Start TEXT SEGMENT

I used to follow this show back when it was airing. I had a friend who was absolutely obsessed with StarCo.
Said friend just became super depressed at the finale and stopped talking to us because of it.
Everyone knows the finale of this show is a bit of a dumpster fire. However, the most popular vloggers - such as Blue Order - say that ships like TomStar were "clearly being built up to". This is wrong. The show was clearly baiting StarCo the whole time. It would have impressed me if it actually subverted StarCo but alas we need our series-long-slow-burn-to-finale-kiss :/
i guess they didnt actually kiss in the finale they kissed before then on top of some pigs, which is... better? but
imagine an au where there were a couple for like an entire season or two and we got to see them be a pair ala finn x flame princess, which imo is still one of the best teen relationships ever portrayed on television, realistically awkward and honest and flawed.
i think it was starco which cemented my idea that series finale pairings are bland hetero bullshit. though harry potter movie 8 certainly helped.
I think the point where the fatigue REALLY hit is when they were acting like Tom and Star would get together, then there was Marco and Kelly, and suddenly Marco and Kelly brOKE UP OFFSCREEN and Kelly was written out of the show entirely during the Cleave. Stuck in her own universe. Holy shit. Tom was as well, if I recall? I can't remember where he ended up.

End TEXT SEGMENT

TASKS TO PERFORM
a: Output the section of the StarCo post that opens with the words containing "Said friend just" and closes with "honest and flawed.", copying it word for word.
b: List every romantic pairing that the StarCo post mentions.
c: Please answer these from the StarCo post:
(i) Which vlogger is named as an example of the most popular vloggers?
(ii) Where does the post say the two kissed before the finale?
(iii) During what event was Kelly written out of the show?

Start DATA EXTRACT

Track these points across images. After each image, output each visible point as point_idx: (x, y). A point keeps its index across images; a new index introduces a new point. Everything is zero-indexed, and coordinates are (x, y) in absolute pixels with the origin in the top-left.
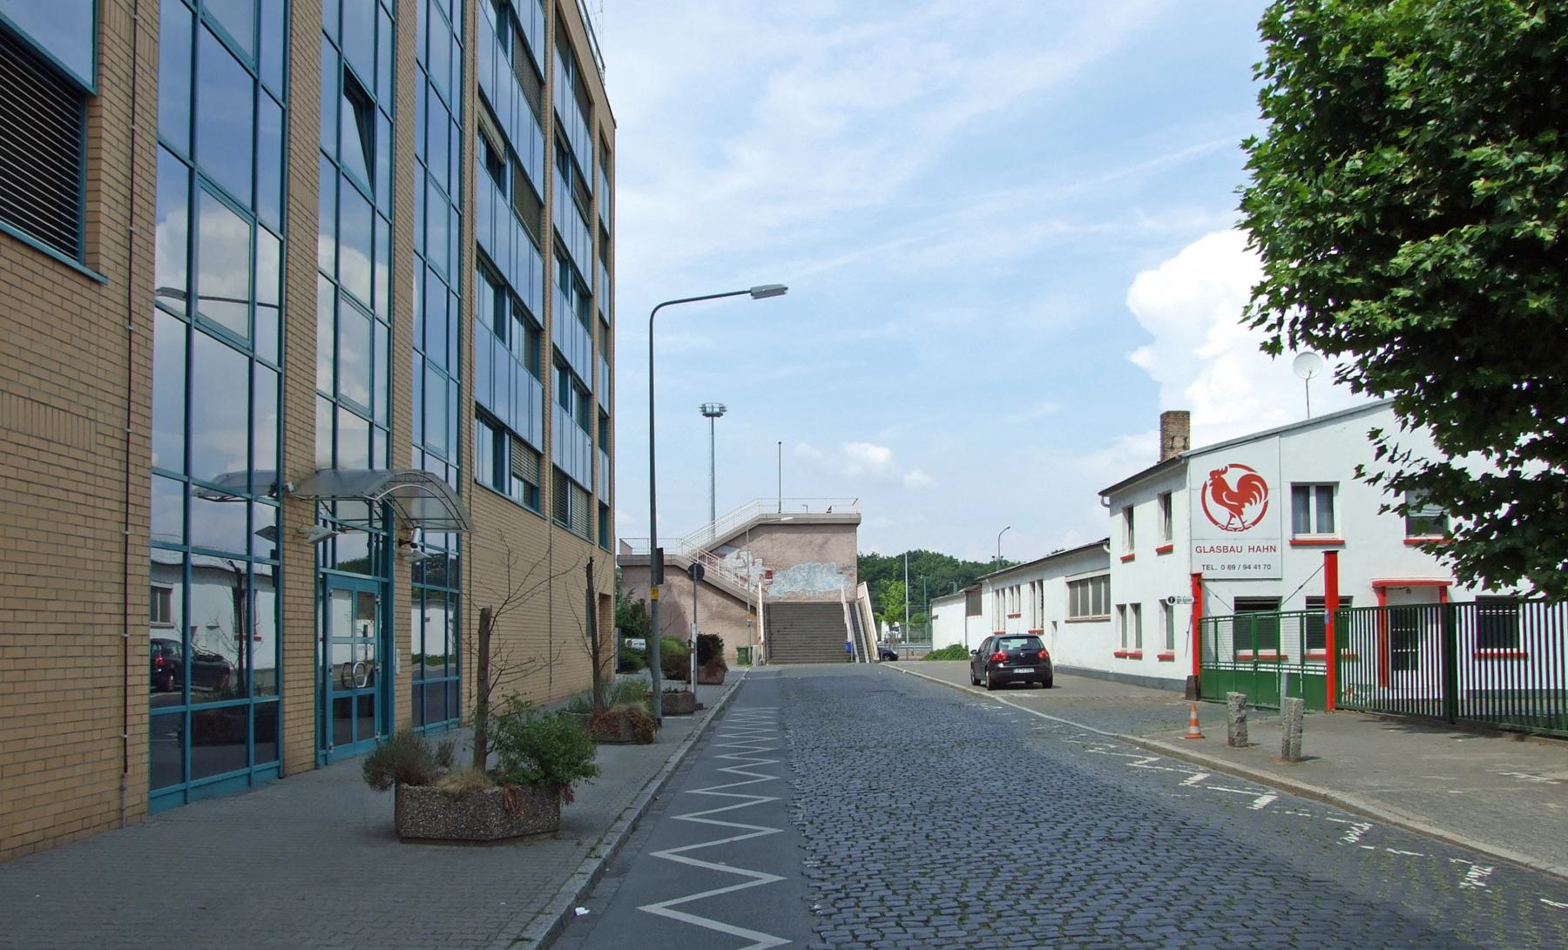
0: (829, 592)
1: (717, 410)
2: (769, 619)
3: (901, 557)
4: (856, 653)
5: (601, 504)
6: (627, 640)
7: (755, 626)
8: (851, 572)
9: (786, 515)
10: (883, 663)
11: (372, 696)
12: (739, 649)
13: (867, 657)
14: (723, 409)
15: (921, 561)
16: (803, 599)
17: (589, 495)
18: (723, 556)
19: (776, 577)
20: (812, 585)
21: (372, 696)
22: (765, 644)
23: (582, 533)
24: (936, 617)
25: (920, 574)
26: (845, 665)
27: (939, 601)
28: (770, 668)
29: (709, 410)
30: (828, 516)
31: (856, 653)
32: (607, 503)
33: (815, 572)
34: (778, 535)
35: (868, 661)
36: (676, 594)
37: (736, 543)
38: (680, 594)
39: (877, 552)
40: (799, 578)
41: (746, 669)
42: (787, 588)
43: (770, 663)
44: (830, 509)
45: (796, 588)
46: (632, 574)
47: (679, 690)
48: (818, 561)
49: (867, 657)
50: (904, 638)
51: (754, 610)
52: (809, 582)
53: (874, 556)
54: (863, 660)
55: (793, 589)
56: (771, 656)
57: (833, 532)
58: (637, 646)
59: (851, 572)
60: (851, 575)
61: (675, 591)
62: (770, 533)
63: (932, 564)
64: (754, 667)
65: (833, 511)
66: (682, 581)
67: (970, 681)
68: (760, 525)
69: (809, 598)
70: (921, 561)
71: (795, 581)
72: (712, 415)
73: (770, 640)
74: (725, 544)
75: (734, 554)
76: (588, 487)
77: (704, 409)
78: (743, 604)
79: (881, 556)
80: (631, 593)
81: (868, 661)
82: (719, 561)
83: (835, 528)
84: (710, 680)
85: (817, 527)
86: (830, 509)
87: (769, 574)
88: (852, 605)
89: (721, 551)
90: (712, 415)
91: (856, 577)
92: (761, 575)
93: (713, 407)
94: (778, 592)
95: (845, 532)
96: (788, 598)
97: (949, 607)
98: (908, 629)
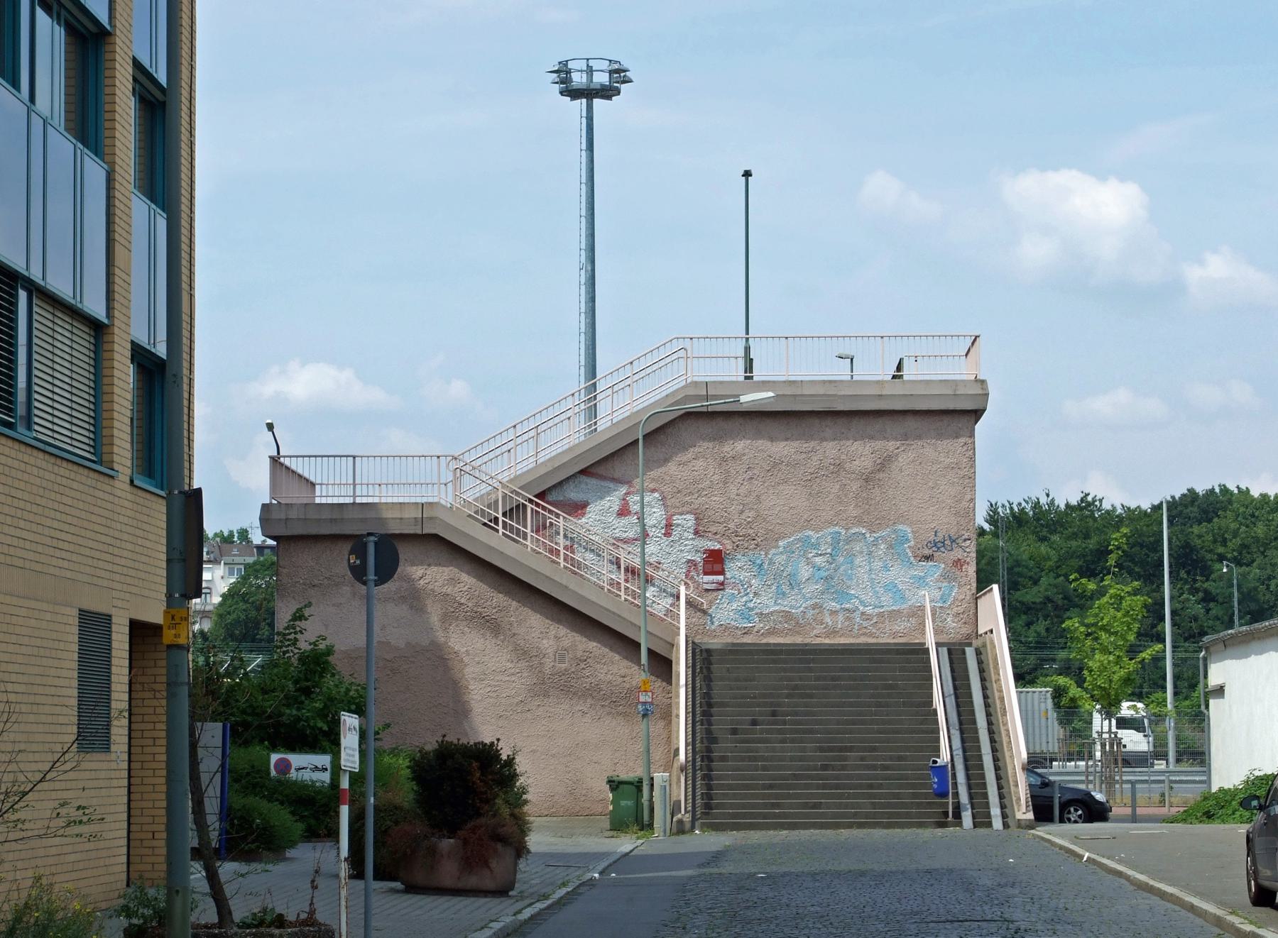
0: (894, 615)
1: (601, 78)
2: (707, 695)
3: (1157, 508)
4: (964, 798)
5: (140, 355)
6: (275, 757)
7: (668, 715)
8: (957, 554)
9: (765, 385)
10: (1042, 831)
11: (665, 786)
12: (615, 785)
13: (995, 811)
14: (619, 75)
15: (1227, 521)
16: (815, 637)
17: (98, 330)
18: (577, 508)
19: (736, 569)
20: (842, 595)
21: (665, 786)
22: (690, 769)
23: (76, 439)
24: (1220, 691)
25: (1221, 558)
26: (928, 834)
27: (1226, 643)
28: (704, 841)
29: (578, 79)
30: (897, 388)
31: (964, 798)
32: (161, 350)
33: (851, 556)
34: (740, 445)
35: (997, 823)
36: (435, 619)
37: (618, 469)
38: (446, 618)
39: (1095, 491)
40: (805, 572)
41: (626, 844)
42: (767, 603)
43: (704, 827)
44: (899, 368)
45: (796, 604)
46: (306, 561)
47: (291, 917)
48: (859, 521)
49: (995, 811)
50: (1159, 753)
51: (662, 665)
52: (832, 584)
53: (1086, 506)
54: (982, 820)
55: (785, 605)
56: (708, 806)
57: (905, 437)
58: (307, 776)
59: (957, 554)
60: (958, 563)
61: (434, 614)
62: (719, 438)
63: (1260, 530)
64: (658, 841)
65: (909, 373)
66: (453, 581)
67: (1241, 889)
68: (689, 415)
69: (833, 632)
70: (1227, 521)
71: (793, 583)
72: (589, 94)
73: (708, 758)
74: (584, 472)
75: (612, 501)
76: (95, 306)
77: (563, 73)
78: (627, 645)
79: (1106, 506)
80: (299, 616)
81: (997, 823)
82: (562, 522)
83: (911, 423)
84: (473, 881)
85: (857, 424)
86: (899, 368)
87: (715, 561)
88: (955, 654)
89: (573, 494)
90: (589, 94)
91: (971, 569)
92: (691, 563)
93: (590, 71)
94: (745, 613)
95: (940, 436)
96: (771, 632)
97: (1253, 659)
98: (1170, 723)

End DATA EXTRACT
Start DATA EXTRACT

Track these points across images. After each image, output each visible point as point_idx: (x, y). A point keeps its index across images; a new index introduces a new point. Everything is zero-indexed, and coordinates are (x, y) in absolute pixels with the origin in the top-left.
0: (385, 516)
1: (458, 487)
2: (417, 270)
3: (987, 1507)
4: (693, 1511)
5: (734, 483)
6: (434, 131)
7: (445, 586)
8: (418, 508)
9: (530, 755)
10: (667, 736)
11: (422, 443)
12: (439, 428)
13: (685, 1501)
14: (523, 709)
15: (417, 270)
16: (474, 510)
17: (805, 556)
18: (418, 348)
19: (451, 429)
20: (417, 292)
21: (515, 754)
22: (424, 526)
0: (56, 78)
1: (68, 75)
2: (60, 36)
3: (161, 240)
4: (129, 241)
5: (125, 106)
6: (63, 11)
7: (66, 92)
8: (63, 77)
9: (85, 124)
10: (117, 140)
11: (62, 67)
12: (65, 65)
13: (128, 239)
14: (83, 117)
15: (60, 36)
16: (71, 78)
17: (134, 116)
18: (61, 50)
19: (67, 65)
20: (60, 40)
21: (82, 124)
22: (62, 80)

End DATA EXTRACT
Start DATA EXTRACT

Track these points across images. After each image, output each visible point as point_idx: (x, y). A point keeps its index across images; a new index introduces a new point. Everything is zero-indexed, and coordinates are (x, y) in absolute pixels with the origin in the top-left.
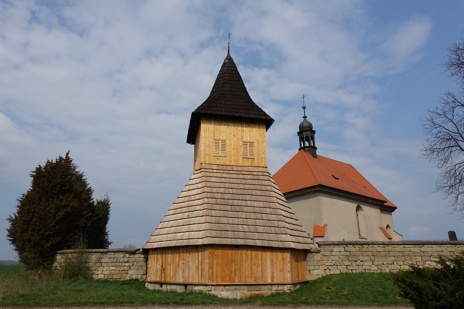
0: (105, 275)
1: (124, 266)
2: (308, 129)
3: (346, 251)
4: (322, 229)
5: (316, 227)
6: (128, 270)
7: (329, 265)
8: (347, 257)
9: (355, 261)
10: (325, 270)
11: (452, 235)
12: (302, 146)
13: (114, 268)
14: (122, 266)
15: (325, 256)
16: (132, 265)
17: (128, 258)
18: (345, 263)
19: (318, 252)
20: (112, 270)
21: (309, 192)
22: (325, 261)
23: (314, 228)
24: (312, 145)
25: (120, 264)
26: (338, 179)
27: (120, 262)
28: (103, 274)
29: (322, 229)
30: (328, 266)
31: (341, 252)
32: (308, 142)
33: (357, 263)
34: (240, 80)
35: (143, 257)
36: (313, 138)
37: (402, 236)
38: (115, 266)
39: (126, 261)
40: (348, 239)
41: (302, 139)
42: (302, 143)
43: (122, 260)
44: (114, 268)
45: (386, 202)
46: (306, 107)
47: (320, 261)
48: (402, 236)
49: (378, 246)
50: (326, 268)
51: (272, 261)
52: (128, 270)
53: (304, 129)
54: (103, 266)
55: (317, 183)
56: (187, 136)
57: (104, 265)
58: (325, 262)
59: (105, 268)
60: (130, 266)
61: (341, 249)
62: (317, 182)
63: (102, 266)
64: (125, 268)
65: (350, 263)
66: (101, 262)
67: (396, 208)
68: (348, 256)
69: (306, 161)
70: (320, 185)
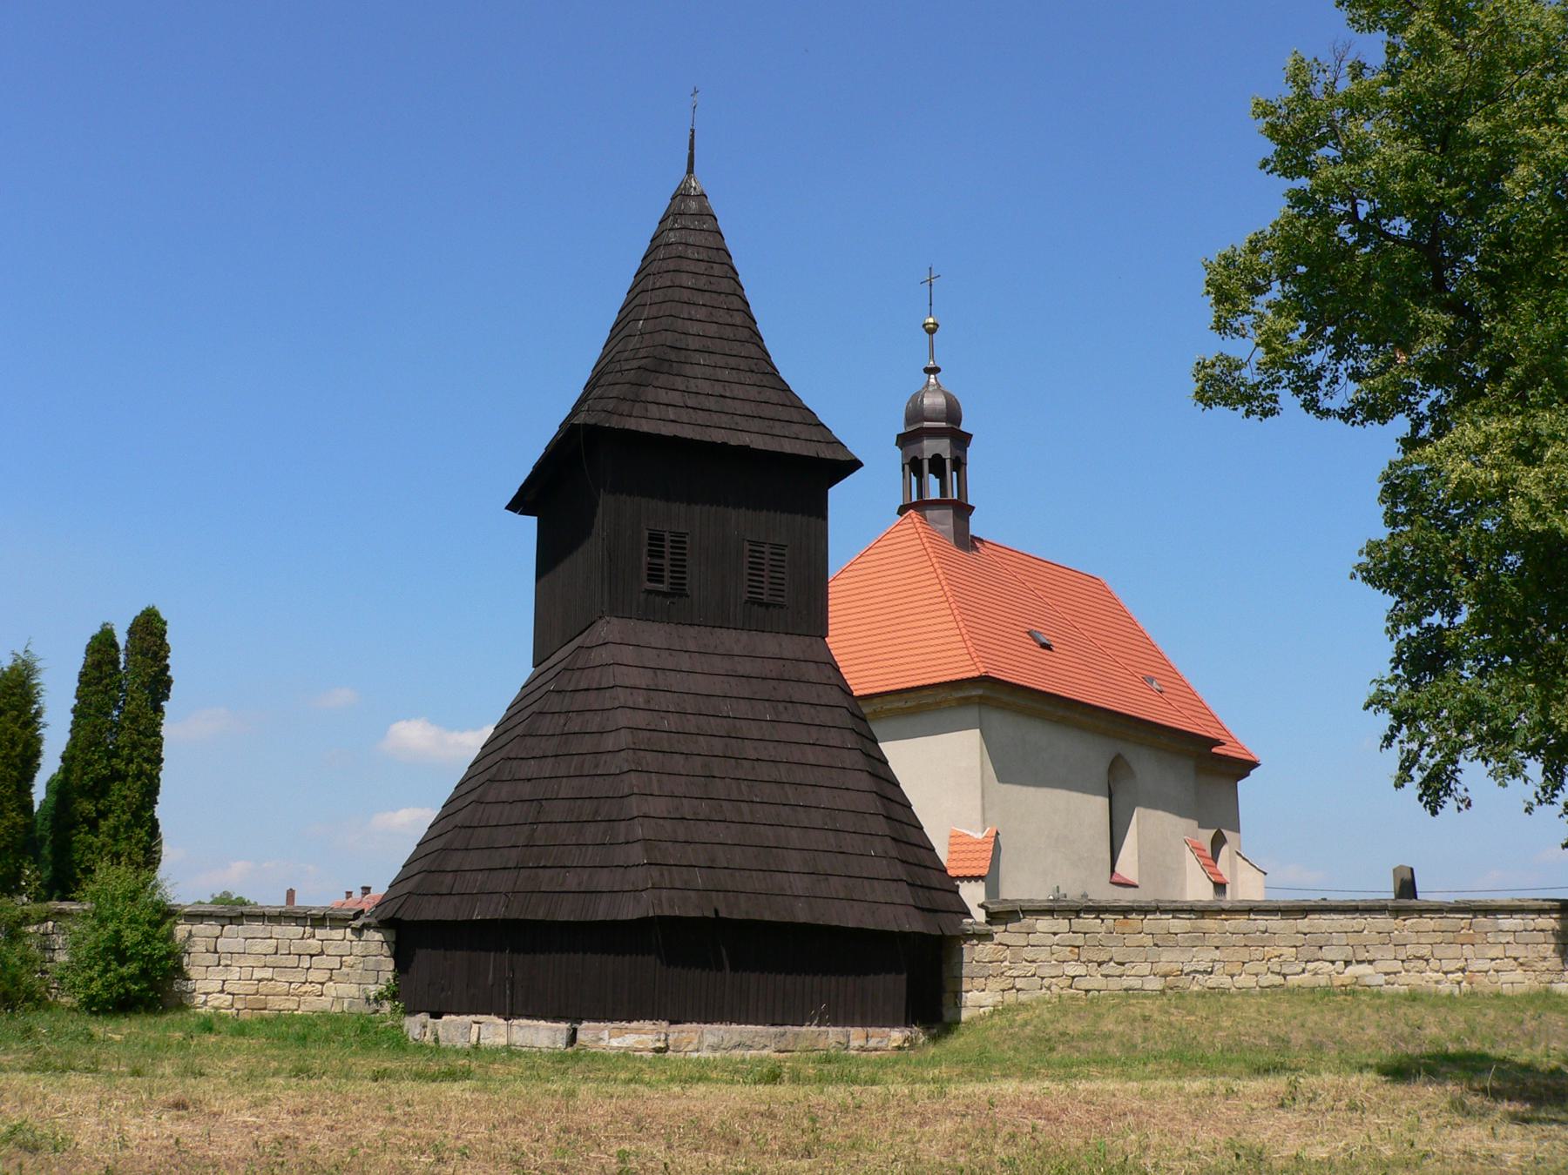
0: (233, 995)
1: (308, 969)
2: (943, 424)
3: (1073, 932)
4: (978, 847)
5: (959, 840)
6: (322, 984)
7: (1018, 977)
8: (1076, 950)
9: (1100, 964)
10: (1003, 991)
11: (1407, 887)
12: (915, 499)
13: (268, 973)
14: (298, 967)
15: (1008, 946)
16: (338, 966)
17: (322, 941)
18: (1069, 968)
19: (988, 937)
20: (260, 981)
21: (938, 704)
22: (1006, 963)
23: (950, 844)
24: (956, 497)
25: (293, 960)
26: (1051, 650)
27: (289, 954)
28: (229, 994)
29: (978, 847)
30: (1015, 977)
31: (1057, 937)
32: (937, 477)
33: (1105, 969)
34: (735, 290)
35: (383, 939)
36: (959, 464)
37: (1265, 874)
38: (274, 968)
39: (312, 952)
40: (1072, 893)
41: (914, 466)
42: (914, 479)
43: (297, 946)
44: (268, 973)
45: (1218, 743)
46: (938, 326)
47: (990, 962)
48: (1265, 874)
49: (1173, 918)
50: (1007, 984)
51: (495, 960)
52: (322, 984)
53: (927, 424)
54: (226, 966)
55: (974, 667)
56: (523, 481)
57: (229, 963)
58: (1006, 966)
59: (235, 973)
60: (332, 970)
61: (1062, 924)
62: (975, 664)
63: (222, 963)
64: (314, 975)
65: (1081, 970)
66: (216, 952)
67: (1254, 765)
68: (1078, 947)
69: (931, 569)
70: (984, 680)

End DATA EXTRACT

WRITTEN RESPONSES
a:
Said friend just became super depressed at the finale and stopped talking to us because of it.
Everyone knows the finale of this show is a bit of a dumpster fire. However, the most popular vloggers - such as Blue Order - say that ships like TomStar were "clearly being built up to". This is wrong. The show was clearly baiting StarCo the whole time. It would have impressed me if it actually subverted StarCo but alas we need our series-long-slow-burn-to-finale-kiss :/
i guess they didnt actually kiss in the finale they kissed before then on top of some pigs, which is... better? but
imagine an au where there were a couple for like an entire season or two and we got to see them be a pair ala finn x flame princess, which imo is still one of the best teen relationships ever portrayed on television, realistically awkward and honest and flawed.

b:
StarCo
TomStar (Tom and Star)
Finn and Flame Princess
Marco and Kelly

c:
(i) Blue Order
(ii) On top of some pigs
(iii) The Cleave